Filmklassiker der Woche

Memento

/ / Bild: BVI/Helkon

Einleitung, Hauptteil, Schluss – die grundlegende Reihenfolge des Aufbaus einer Geschichte ist bereits in der Grundschule Inhalt der Lehrpläne. In Memento bringt Christopher Nolan die althergebrachte Erzählordnung aus dem Gleichgewicht und sorgt so für einen unvergesslichen Klassiker.

Memento folgt der Geschichte von Leonard Shelby, gespielt von Guy Pearce, auf einer Rachemission. Seit dem Einbruch zweier maskierter Männer, bei dem seine Frau ums Leben kam, leidet er unter anterograder Amnesie – Leonard kann keine neuen Erinnerungen mehr produzieren. Innerhalb weniger Minuten ist alles Geschehene bereits wieder vergessen. Was ihn antreibt, ist die Suche nach dem Mörder seiner Frau.

Der Körper als Notizblock

Um gegen das Vergessen anzukämpfen, sammelt Leonard alle wichtigen Personen, Orte und Informationen auf Polaroid-Bildern, die er mit handschriftlichen Notizen versieht. Die allerwichtigsten Informationen, Hinweise auf den Mörder und Lebensgrundsätze lässt sich Leonard auf den Körper tätowieren.

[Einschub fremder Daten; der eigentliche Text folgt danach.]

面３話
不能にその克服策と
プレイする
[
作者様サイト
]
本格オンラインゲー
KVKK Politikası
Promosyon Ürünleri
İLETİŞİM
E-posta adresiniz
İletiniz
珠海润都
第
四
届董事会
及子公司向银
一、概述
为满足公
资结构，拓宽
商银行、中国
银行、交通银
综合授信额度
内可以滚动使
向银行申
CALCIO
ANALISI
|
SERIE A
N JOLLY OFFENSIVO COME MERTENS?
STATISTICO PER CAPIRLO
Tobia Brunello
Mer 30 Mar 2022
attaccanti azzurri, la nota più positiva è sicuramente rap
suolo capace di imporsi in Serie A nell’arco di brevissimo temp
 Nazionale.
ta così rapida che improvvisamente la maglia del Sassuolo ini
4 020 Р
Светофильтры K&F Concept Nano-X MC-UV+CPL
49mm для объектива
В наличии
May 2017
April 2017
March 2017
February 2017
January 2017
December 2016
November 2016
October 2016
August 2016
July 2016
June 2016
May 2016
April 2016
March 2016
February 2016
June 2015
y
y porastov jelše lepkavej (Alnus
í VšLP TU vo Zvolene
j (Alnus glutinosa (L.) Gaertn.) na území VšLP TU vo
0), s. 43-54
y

Leonard (Guy Pearce) sammelt die Hinweise auf den Mörder seiner Frau als Tätowierungen. (Bild: BVI/Helkon)

Damit für die Zuschauer Leonards Zustand deutlicher wird, baut Regisseur Nolan den Film von hinten nach vorne auf: Bereits in der ersten Szene wird gezeigt, wie Leonard seine Rache bekommt, alle weiteren Szenen werden chronologisch rückwärts gezeigt. Gleichzeitig werden abwechselnd Schwarz-Weiß-Szenen gezeigt, in denen Leonard gegenüber einem unbekannten Anrufer seine Amnesie anhand eines Falles in seinem vorherigen Job bei einer Versicherung erklärt. Die treibende Frage des Films ist also nicht, ob Leonard seine Rache bekommt, sondern wie es dazu kommt, und ob er die richtige Person verfolgt hat. Ein auf den ersten Blick verwirrender Dramaturgieaufbau, der aber beim Ansehen des Films schnell verinnerlicht wird und für ein einzigartiges Filmerlebnis sorgt.

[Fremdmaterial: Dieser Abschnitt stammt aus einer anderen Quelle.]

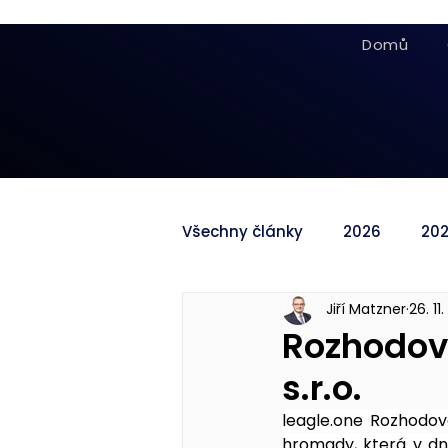
Domů
Všechny články
2026
20
Jiří Matzner
26. 11
Rozhodov
s.r.o.
leagle.one
 Rozhodová
hromady, která v dn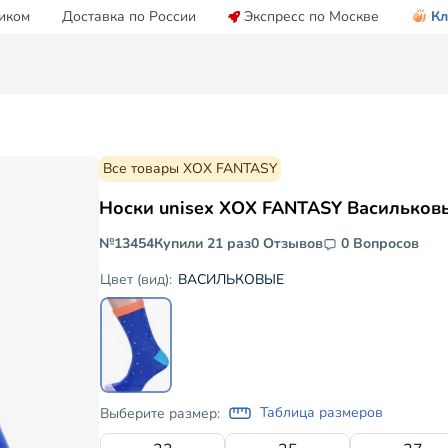
иком
Доставка по России
Экспресс по Москве
Кл
Все товары ХОХ FANTASY
Носки unisex ХОХ FANTASY Васильков
№13454
Купили 21 раз
0 Отзывов
0 Вопросов
ВАСИЛЬКОВЫЕ
Цвет (вид):
Таблица размеров
Выберите размер: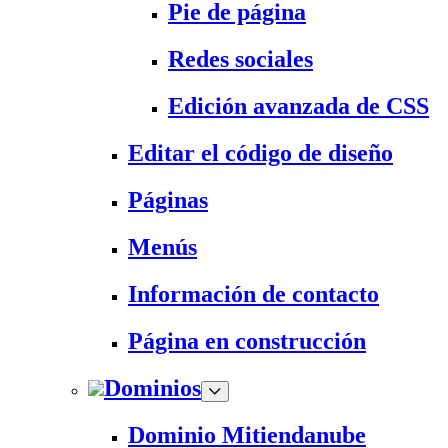
Pie de página
Redes sociales
Edición avanzada de CSS
Editar el código de diseño
Páginas
Menús
Información de contacto
Página en construcción
Dominios
Dominio Mitiendanube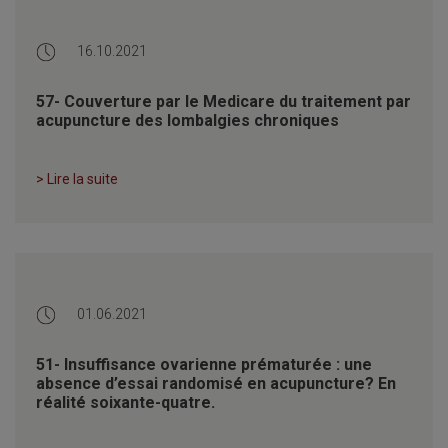
16.10.2021
57- Couverture par le Medicare du traitement par
acupuncture des lombalgies chroniques
> Lire la suite
01.06.2021
51- Insuffisance ovarienne prématurée : une
absence d’essai randomisé en acupuncture? En
réalité soixante-quatre.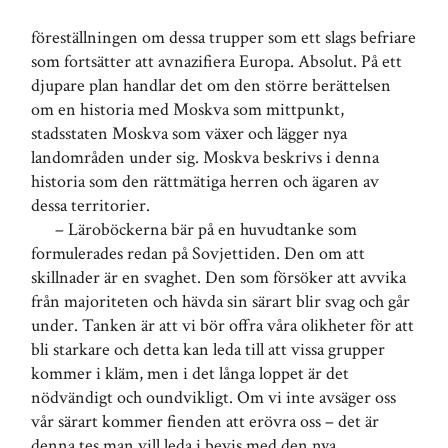
föreställningen om dessa trupper som ett slags befriare
som fortsätter att avnazifiera Europa. Absolut. På ett
djupare plan handlar det om den större berättelsen
om en historia med Moskva som mittpunkt,
stadsstaten Moskva som växer och lägger nya
landområden under sig. Moskva beskrivs i denna
historia som den rättmätiga herren och ägaren av
dessa territorier.
– Läroböckerna bär på en huvudtanke som
formulerades redan på Sovjettiden. Den om att
skillnader är en svaghet. Den som försöker att avvika
från majoriteten och hävda sin särart blir svag och går
under. Tanken är att vi bör offra våra olikheter för att
bli starkare och detta kan leda till att vissa grupper
kommer i kläm, men i det långa loppet är det
nödvändigt och oundvikligt. Om vi inte avsäger oss
vår särart kommer fienden att erövra oss – det är
denna tes man vill leda i bevis med den nya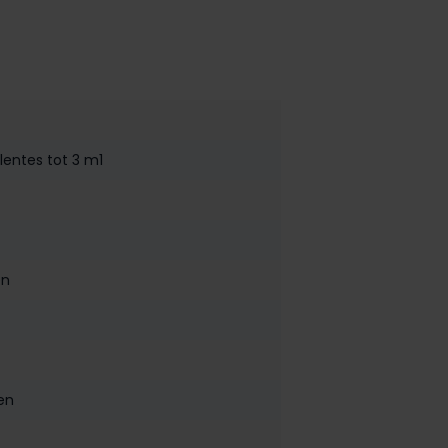
lentes tot 3 m1
en
en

Daran hat auch die Schauspielleistung von Guy Pearce gehörigen Anteil. Er verkörpert glaubhaft die Herausforderungen der ständigen Neu-Orientierung in zahlreichen neuen Situationen. In den Rückblenden vor dem Gedächtnisverlust Leonards agiert Pearce hingegen mit vollkommener Kontrolle der Situation, teilweise sogar unsympathisch. Ganz unterschiedlich zu seinem Charakter in der eigentlichen Timeline des Films, aber mindestens genauso überzeugend.

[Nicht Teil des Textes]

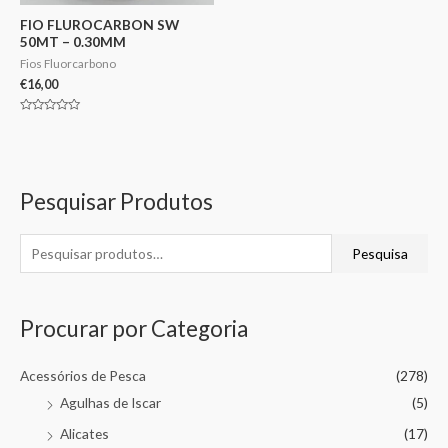
FIO FLUROCARBON SW
50MT – 0.30MM
Fios Fluorcarbono
€
16,00
Avaliação
0
de
5
Pesquisar Produtos
Pesquisa
Procurar por Categoria
Acessórios de Pesca
(278)
Agulhas de Iscar
(5)
Alicates
(17)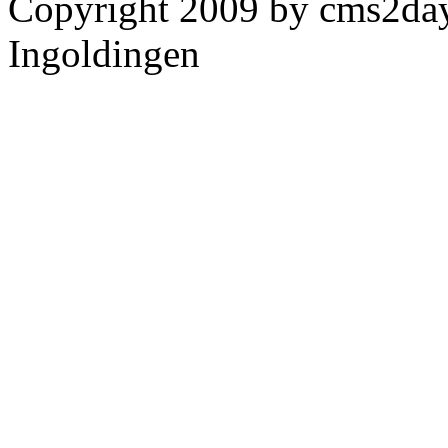
Copyright 2009 by cms2da
Ingoldingen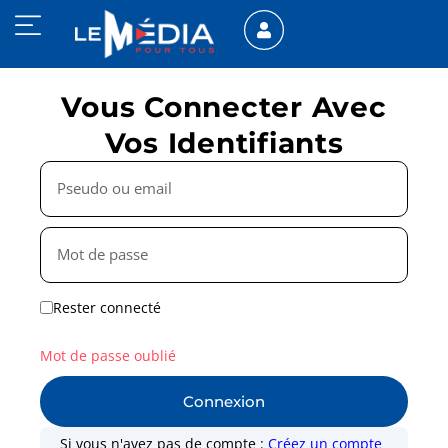
Vous Connecter Avec
Vos Identifiants
Rester connecté
Mot de passe oublié
Connexion
Si vous n'avez pas de compte :
Créez un compte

Kein Erfolg bei den Oscars

Zum Erfolg des Films haben auch Carrie-Anne Moss und Joe Pantoliano in den Nebenrollen beigetragen. Nachdem beide im Jahr zuvor in Matrix auf der Leinwand zu sehen waren, mimen die Schauspieler ihre Rollen so überzeugend, dass tatsächlich bis zum Ende des Films nicht klar ist, ob einer von ihnen, oder gar beide, Leonards Zustand für egoistische Zwecke nutzen.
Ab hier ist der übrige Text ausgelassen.